For those organizations, “you need to manually decrypt the disk with a BitLocker Recovery Key, which is probably — for most companies — stored digitally on one of the servers that is currently booting over and over,” said Ira Bailey, a security researcher, in a post on BlueSky.

Every affected computer that is BitLocker-encrypted will need to be unlocked with a recovery key before organizations can begin the process of deleting the bad CrowdStrike file and restoring normal operation, said the cybersecurity expert who goes by the pseudonymous handle SwiftOnSecurity in a post on X.

Recovery will be enormously expensive for Fortune 500 companies with large teams of IT staff and likely even more challenging for smaller firms, Kenn White, an independent security researcher who specializes in network security, told CNN.

“If you don’t have physical staff that can actually touch it, this is going to take many, many days for much of corporate America to recover from,” White said. “It’s just a ton of labor-intensive manual work.”

“It’s a fairly complicated procedure for non-technical people,” White added, “and even a lot of skilled IT professionals will find it difficult to do this at the scale that’s going to be required given the number of machines that are affected.”

How did the CrowdStrike bug lead to such widespread effects?

Because CrowdStrike’s security software is running on countless individual computers all around the globe, the update that got pushed to those devices caused them all to shut down, virtually simultaneously.

And in today’s networked economy, an outage in one part of a supply chain can cause domino effects up and down the line. When multiple parts of a supply chain go down, it touches off a cascade of problems.

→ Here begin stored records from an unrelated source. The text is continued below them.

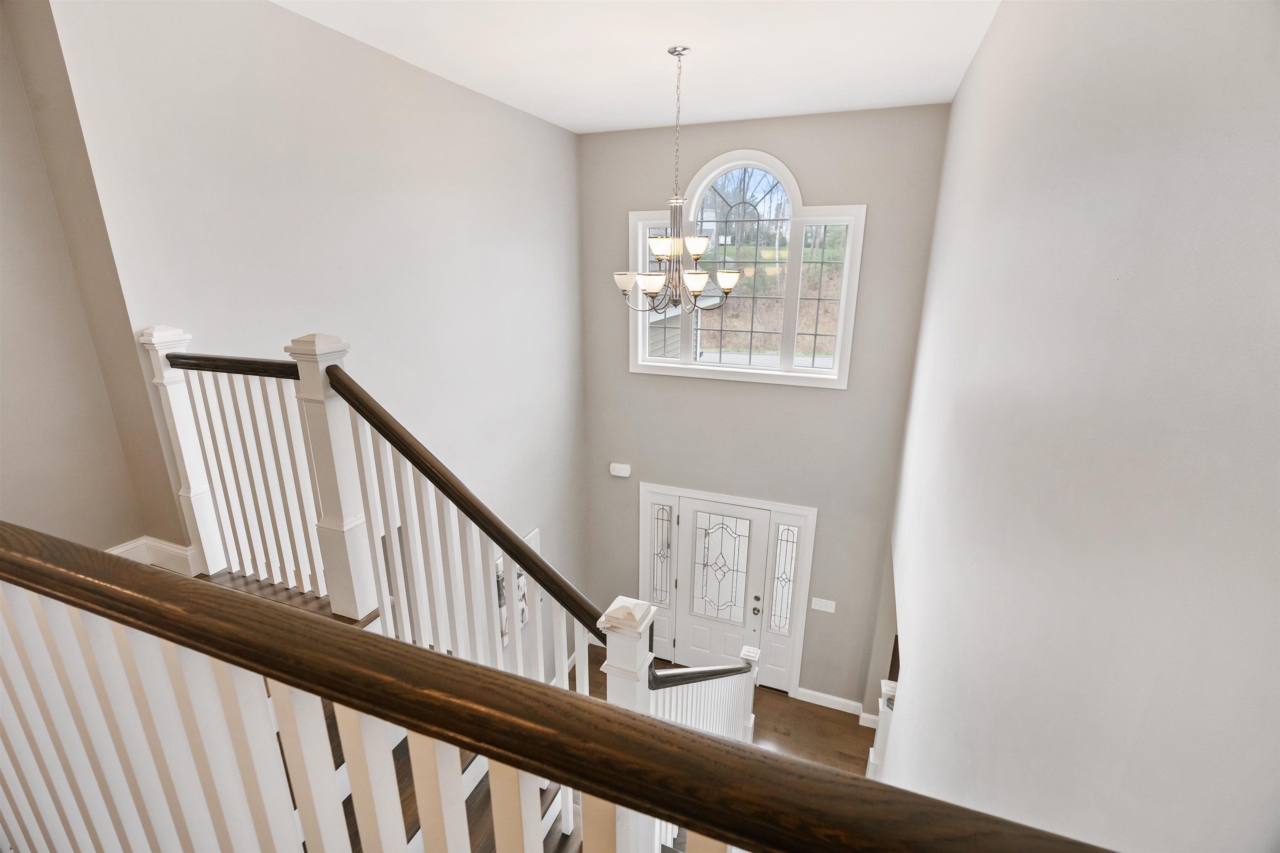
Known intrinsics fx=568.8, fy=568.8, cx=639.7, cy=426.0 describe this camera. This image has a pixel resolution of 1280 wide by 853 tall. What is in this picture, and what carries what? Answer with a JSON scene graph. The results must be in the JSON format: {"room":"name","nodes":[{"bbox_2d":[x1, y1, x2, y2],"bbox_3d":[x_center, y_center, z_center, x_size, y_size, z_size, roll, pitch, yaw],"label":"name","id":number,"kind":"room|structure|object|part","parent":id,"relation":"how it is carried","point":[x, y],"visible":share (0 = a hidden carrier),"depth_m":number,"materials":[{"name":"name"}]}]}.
{"room":"staircase","nodes":[
{"label":"staircase","id":0,"kind":"room"},
{"bbox_2d":[0,0,188,564],"bbox_3d":[-2.631,-0.428,1.321,0.162,3.498,2.119,7,18,20],"label":"left wall","id":1,"kind":"structure","parent":0,"point":[3,327],"depth_m":2.14,"materials":[{"name":"beige paint"}]},
{"bbox_2d":[107,535,196,575],"bbox_3d":[-2.193,0.678,2.253,0.197,0.187,0.660,7,18,20],"label":"baseboard","id":2,"kind":"structure","parent":1,"relation":"attached to","point":[171,548],"depth_m":2.49,"materials":[{"name":"white paint"}]},
{"bbox_2d":[48,0,592,683],"bbox_3d":[-1.301,0.501,4.284,0.156,5.617,3.790,7,18,20],"label":"left wall","id":3,"kind":"structure","parent":0,"point":[326,33],"depth_m":3.08,"materials":[{"name":"paint"}]},
{"bbox_2d":[495,526,541,647],"bbox_3d":[-1.021,1.376,4.795,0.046,0.863,0.661,7,18,20],"label":"wall picture","id":4,"kind":"object","parent":3,"relation":"attached to","point":[532,541],"visible":0.31,"depth_m":4.75,"materials":[{"name":"white"}]},
{"bbox_2d":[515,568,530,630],"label":"wall decoration","id":5,"kind":"object","parent":3,"relation":"attached to","point":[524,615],"visible":0.4,"depth_m":4.85,"materials":[{"name":"white"}]},
{"bbox_2d":[277,0,997,134],"bbox_3d":[-0.261,-1.681,1.772,3.963,0.129,6.183,7,18,20],"label":"ceiling","id":6,"kind":"structure","parent":0,"point":[577,130],"depth_m":3.04,"materials":[{"name":"white paint"}]},
{"bbox_2d":[612,45,742,315],"bbox_3d":[0.202,-1.287,3.089,0.702,1.350,0.697,7,18,20],"label":"chandelier","id":7,"kind":"object","parent":6,"relation":"hanging from","point":[680,53],"visible":1,"depth_m":3.11,"materials":[{"name":"silver metal"}]},
{"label":"shade","id":8,"kind":"part","parent":7,"relation":"part of","materials":[{"name":"white glass"}]},
{"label":"shade","id":9,"kind":"part","parent":7,"relation":"part of","materials":[{"name":"white glass"}]},
{"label":"shade","id":10,"kind":"part","parent":7,"relation":"part of","materials":[{"name":"white glass"}]},
{"bbox_3d":[0.297,-0.811,3.186,0.168,0.097,0.174,7,18,20],"label":"shade","id":11,"kind":"part","parent":7,"relation":"part of","materials":[{"name":"white glass"}]},
{"bbox_3d":[0.310,-1.039,3.306,0.183,0.104,0.186,7,18,20],"label":"shade","id":12,"kind":"part","parent":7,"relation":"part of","materials":[{"name":"glass"}]},
{"bbox_2d":[574,650,875,777],"bbox_3d":[0.107,3.452,3.827,5.126,0.197,5.999,7,18,20],"label":"floor","id":13,"kind":"structure","parent":0,"point":[777,695],"depth_m":5.46,"materials":[{"name":"brown wood"}]},
{"bbox_2d":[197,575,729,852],"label":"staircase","id":14,"kind":"structure","parent":13,"relation":"on","point":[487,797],"depth_m":2.16,"materials":[{"name":"brown wood"}]},
{"bbox_2d":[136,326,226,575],"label":"newel post","id":15,"kind":"object","parent":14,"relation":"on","point":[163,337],"visible":0.68,"depth_m":2.31,"materials":[{"name":"white paint"}]},
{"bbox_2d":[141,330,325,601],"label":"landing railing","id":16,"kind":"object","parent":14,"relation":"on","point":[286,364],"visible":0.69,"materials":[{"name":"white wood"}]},
{"bbox_2d":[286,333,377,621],"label":"newel post","id":17,"kind":"object","parent":14,"relation":"on","point":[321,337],"visible":0.77,"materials":[{"name":"white wood"}]},
{"bbox_2d":[135,330,613,691],"bbox_3d":[-0.953,0.428,1.953,1.934,1.633,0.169,7,18,20],"label":"upper stair railing","id":18,"kind":"object","parent":14,"relation":"on","point":[336,431],"visible":0.67,"depth_m":1.87,"materials":[{"name":"white wood"}]},
{"bbox_2d":[0,529,1121,852],"bbox_3d":[-0.613,0.830,0.997,2.745,1.345,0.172,7,18,20],"label":"stair railing","id":19,"kind":"object","parent":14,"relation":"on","point":[629,802],"visible":1,"depth_m":0.71,"materials":[{"name":"brown wood"}]},
{"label":"balusters","id":20,"kind":"part","parent":19,"relation":"part of","materials":[{"name":"white wood"}]},
{"bbox_2d":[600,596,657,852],"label":"newel post","id":21,"kind":"object","parent":14,"relation":"on","point":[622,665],"visible":0.41,"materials":[{"name":"white wood"}]},
{"bbox_2d":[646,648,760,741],"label":"stair railing","id":22,"kind":"object","parent":14,"relation":"on","point":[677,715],"visible":0.34,"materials":[{"name":"white wood"}]},
{"bbox_2d":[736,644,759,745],"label":"newel post","id":23,"kind":"object","parent":13,"relation":"on","point":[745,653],"visible":0.47,"depth_m":4.63,"materials":[{"name":"white wood"}]},
{"bbox_2d":[867,679,897,778],"bbox_3d":[1.803,2.373,3.923,0.428,1.352,0.327,7,18,20],"label":"newel post","id":24,"kind":"object","parent":13,"relation":"on","point":[883,737],"visible":0.3,"depth_m":3.91,"materials":[{"name":"white paint"}]},
{"bbox_2d":[575,102,949,708],"bbox_3d":[0.875,0.237,5.405,3.211,5.814,0.164,7,18,20],"label":"front wall","id":25,"kind":"structure","parent":0,"point":[817,175],"depth_m":5.11,"materials":[{"name":"grey paint"}]},
{"bbox_2d":[608,462,632,477],"bbox_3d":[-0.202,0.441,5.706,0.208,0.117,0.052,7,18,20],"label":"door chime","id":26,"kind":"object","parent":25,"relation":"attached to","point":[627,468],"visible":0.99,"depth_m":5.68,"materials":[{"name":"white plastic"}]},
{"bbox_2d":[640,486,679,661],"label":"left sidelight","id":27,"kind":"object","parent":25,"relation":"in","point":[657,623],"visible":0.84,"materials":[{"name":"white glass"}]},
{"bbox_2d":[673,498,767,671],"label":"front door","id":28,"kind":"structure","parent":25,"relation":"in","point":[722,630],"depth_m":5.78,"materials":[{"name":"white glass"}]},
{"bbox_3d":[0.797,1.398,5.704,0.491,1.096,0.100,7,18,20],"label":"glass","id":29,"kind":"part","parent":28,"relation":"part of","materials":[{"name":"glass"}]},
{"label":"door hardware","id":30,"kind":"part","parent":28,"relation":"part of","materials":[{"name":"metal"}]},
{"bbox_2d":[640,482,816,699],"bbox_3d":[0.830,1.671,5.761,1.691,2.142,0.174,7,18,20],"label":"door frame","id":31,"kind":"structure","parent":25,"relation":"attached to","point":[760,503],"depth_m":5.63,"materials":[{"name":"white paint"}]},
{"bbox_2d":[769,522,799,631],"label":"sidelight window","id":32,"kind":"structure","parent":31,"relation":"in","point":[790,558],"depth_m":5.37,"materials":[{"name":"clear glass"}]},
{"bbox_2d":[628,150,864,389],"bbox_3d":[0.831,-1.323,4.913,1.939,1.920,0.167,7,18,20],"label":"arched window","id":33,"kind":"structure","parent":25,"relation":"in","point":[682,364],"depth_m":4.86,"materials":[{"name":"glass"}]},
{"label":"sidelight","id":34,"kind":"part","parent":33,"relation":"part of","materials":[{"name":"white glass"}]},
{"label":"sidelight","id":35,"kind":"part","parent":33,"relation":"part of","materials":[{"name":"glass"}]},
{"bbox_2d":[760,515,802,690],"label":"right sidelight","id":36,"kind":"object","parent":25,"relation":"in","point":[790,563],"visible":0.94,"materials":[{"name":"white glass"}]},
{"bbox_2d":[810,597,836,612],"bbox_3d":[1.694,1.651,5.261,0.205,0.117,0.014,7,18,20],"label":"light switch","id":37,"kind":"object","parent":25,"relation":"attached to","point":[827,608],"visible":0.97,"depth_m":5.26,"materials":[{"name":"white plastic"}]},
{"bbox_2d":[796,687,862,715],"bbox_3d":[1.860,2.701,5.577,0.584,0.135,0.016,7,18,20],"label":"baseboard","id":38,"kind":"structure","parent":25,"relation":"attached to","point":[837,700],"depth_m":5.57,"materials":[{"name":"white paint"}]},
{"bbox_2d":[880,0,1279,852],"bbox_3d":[1.343,0.712,2.492,0.142,5.285,5.966,7,18,20],"label":"right wall","id":39,"kind":"structure","parent":0,"point":[958,103],"depth_m":0.95,"materials":[{"name":"paint"}]},
{"bbox_2d":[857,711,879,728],"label":"baseboard","id":40,"kind":"structure","parent":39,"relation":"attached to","point":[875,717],"depth_m":5.34,"materials":[{"name":"white paint"}]}
]}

Imagine a person trying to buy a coffee, said Andrew Peck, a cybersecurity expert at Loughborough University in the UK. What may seem like a simple transaction relies on multiple computers working in tandem, from the coffee shop’s point of sale to the payment processor’s own back-end systems.

“There are a lot of computers in this chain, and usually the larger the business, the larger the chain,” Peck said. “If any one of the computers are down in the chain, the transaction will not complete.”

Now scale that up to something like the massive aviation industry, the critical financial services sector or the life-or-death operations of a health care provider, and the scope of the disaster becomes starkly clear.

What is Microsoft’s role in all this?

A separate issue earlier, on Thursday, did lead to significant impacts on many of Microsoft’s own cloud customers, but it was resolved overnight and was unrelated to the CrowdStrike issue, multiple cybersecurity experts said.

The CrowdStrike bug may have initially been conflated with the Microsoft issue because CrowdStrike’s error affected only Windows machines.

“Both are Microsoft-related, but Microsoft had nothing to do with the second incident,” White told CNN.

That appears to be supported by Microsoft’s own status account on X, which on Thursday announced an issue affecting “Microsoft 365 apps and services” and a separate announcement Friday addressing the CrowdStrike outage. The two issues are being tracked using different reference numbers.

As of Friday morning, Microsoft said the issue with Microsoft 365 had been resolved and that the situation was improving. Microsoft didn’t immediately respond to a request for comment.

Since the update to CrowdStrike’s software was delivered by the company’s own systems, it appears unlikely that Microsoft bears direct responsibility for Friday’s outages, said Beaumont, who said he reviewed a copy of CrowdStrike’s flawed update.

The problem with CrowdStrike’s update was that it wasn’t formatted correctly “and causes Windows to crash every time,” Beaumont posted on X.